-- Records from a data collection --
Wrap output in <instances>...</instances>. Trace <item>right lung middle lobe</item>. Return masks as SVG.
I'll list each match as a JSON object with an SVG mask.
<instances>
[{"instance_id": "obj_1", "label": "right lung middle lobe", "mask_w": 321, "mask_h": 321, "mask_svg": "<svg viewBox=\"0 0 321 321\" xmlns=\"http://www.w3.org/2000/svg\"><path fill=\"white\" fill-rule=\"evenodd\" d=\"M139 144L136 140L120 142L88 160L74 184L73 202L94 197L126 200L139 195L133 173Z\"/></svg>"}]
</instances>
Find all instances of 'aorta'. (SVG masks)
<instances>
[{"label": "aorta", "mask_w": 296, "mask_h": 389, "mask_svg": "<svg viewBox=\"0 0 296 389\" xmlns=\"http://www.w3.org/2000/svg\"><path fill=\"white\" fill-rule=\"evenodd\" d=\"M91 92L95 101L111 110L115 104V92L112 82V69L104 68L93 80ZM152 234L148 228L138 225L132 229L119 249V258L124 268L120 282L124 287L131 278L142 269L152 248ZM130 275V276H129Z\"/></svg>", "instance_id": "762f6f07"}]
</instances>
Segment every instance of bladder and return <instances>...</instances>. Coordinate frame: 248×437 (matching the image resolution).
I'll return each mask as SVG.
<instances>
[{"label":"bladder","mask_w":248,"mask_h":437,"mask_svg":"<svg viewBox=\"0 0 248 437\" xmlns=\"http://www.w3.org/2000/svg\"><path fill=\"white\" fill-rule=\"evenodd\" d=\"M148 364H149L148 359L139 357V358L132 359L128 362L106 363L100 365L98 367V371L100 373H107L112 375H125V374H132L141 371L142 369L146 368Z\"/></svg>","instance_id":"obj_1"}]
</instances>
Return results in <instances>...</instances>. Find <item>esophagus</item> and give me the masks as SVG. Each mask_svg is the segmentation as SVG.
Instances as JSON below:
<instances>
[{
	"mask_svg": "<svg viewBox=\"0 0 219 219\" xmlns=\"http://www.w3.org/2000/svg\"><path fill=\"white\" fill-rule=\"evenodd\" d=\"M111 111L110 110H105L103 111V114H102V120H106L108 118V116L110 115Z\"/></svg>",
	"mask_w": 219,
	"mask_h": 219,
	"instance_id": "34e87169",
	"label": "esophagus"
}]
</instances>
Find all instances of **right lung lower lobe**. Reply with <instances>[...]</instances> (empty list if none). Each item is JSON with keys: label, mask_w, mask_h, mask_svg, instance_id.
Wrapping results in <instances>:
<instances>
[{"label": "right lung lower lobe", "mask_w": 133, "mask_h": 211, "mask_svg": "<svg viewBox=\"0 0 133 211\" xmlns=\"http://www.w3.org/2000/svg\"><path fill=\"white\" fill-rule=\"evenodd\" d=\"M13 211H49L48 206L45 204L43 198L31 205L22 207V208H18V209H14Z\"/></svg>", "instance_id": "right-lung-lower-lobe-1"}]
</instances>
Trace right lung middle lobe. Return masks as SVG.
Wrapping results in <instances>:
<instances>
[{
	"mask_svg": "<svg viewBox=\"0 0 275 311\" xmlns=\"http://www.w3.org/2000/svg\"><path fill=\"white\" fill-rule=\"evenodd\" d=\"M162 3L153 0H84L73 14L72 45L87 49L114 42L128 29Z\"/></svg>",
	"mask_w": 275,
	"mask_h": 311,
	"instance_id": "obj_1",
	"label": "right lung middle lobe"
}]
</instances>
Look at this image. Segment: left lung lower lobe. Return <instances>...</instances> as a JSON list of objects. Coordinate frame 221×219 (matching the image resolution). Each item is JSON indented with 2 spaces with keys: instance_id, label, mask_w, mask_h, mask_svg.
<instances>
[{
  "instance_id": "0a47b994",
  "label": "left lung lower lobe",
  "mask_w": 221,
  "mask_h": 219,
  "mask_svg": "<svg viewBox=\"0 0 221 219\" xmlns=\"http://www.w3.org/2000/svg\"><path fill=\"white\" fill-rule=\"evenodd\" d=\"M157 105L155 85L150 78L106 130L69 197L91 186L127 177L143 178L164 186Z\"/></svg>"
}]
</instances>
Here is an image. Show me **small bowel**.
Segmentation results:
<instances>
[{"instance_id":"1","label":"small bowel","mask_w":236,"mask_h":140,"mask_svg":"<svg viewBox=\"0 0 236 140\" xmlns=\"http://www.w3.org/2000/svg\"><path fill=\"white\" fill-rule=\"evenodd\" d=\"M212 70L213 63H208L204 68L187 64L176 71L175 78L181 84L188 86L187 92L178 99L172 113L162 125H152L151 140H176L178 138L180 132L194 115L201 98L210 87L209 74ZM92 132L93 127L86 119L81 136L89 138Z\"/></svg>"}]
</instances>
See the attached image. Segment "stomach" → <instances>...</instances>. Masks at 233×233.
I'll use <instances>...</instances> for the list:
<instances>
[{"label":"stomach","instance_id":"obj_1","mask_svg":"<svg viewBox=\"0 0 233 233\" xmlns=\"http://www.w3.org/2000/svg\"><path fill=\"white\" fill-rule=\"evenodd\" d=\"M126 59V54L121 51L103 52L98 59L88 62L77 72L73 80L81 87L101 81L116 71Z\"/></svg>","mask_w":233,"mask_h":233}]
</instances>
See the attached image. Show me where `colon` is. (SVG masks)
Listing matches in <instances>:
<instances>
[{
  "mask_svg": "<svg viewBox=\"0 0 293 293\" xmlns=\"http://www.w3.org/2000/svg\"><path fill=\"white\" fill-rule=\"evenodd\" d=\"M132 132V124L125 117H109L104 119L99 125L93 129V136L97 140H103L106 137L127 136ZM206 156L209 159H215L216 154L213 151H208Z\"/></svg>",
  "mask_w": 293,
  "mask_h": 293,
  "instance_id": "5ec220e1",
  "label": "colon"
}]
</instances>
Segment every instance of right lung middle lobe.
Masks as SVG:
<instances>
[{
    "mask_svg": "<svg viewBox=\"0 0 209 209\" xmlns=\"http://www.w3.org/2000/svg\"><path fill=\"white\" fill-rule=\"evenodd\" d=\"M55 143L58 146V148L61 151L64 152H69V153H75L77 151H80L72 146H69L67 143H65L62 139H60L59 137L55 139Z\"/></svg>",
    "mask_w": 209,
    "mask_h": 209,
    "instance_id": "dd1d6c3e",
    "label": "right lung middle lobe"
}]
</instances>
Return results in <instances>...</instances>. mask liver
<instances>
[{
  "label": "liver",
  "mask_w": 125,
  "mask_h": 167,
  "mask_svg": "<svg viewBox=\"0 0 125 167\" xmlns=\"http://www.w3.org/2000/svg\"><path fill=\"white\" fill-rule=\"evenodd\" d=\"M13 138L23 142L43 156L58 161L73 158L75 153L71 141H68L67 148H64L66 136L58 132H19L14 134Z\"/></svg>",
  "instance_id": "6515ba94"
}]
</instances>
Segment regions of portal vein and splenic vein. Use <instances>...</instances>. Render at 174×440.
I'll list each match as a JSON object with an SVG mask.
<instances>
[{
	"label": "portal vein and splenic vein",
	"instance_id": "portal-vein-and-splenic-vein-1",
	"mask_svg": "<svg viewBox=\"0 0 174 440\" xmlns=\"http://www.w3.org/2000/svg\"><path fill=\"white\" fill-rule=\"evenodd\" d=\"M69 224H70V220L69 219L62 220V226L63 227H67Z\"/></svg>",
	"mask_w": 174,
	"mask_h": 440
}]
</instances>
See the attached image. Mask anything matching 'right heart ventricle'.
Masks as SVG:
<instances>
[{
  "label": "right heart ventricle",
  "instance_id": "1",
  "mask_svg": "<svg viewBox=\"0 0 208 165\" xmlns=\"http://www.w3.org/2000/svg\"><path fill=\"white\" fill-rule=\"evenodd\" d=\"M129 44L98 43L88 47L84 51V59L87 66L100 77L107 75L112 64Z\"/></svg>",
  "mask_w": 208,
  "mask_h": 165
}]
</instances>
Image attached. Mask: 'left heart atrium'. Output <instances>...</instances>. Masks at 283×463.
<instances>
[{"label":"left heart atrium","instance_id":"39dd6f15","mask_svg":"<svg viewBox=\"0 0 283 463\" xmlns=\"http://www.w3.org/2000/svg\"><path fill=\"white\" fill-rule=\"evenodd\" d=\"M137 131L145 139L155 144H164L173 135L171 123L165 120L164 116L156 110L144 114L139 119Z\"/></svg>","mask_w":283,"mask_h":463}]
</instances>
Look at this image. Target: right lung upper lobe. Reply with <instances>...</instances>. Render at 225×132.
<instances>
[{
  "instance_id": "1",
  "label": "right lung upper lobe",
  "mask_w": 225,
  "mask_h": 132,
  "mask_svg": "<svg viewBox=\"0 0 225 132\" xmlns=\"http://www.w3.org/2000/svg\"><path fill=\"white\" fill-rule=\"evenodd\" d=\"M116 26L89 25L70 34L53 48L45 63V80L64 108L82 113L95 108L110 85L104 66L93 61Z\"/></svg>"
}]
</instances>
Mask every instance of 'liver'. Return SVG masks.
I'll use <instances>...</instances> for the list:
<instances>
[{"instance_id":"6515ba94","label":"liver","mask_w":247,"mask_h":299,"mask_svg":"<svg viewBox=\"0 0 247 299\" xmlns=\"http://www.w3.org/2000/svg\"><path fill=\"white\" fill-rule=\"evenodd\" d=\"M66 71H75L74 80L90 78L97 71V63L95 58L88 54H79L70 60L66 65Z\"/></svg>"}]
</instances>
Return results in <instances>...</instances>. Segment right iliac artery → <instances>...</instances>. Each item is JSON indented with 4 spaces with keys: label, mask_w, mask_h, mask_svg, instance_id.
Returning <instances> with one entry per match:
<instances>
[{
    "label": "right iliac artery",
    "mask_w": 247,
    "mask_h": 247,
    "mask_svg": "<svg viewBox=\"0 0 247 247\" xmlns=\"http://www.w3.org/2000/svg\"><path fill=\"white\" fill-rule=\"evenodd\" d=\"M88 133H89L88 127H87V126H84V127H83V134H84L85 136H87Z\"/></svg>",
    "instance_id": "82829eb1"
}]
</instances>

-- Exercise objective --
Show each line of the records above that contains the string "iliac".

-- Solved exercise --
Return results in <instances>...</instances>. Segment right iliac artery → <instances>...</instances>. Each item is JSON indented with 4 spaces with keys: label, mask_w, mask_h, mask_svg, instance_id.
    "label": "right iliac artery",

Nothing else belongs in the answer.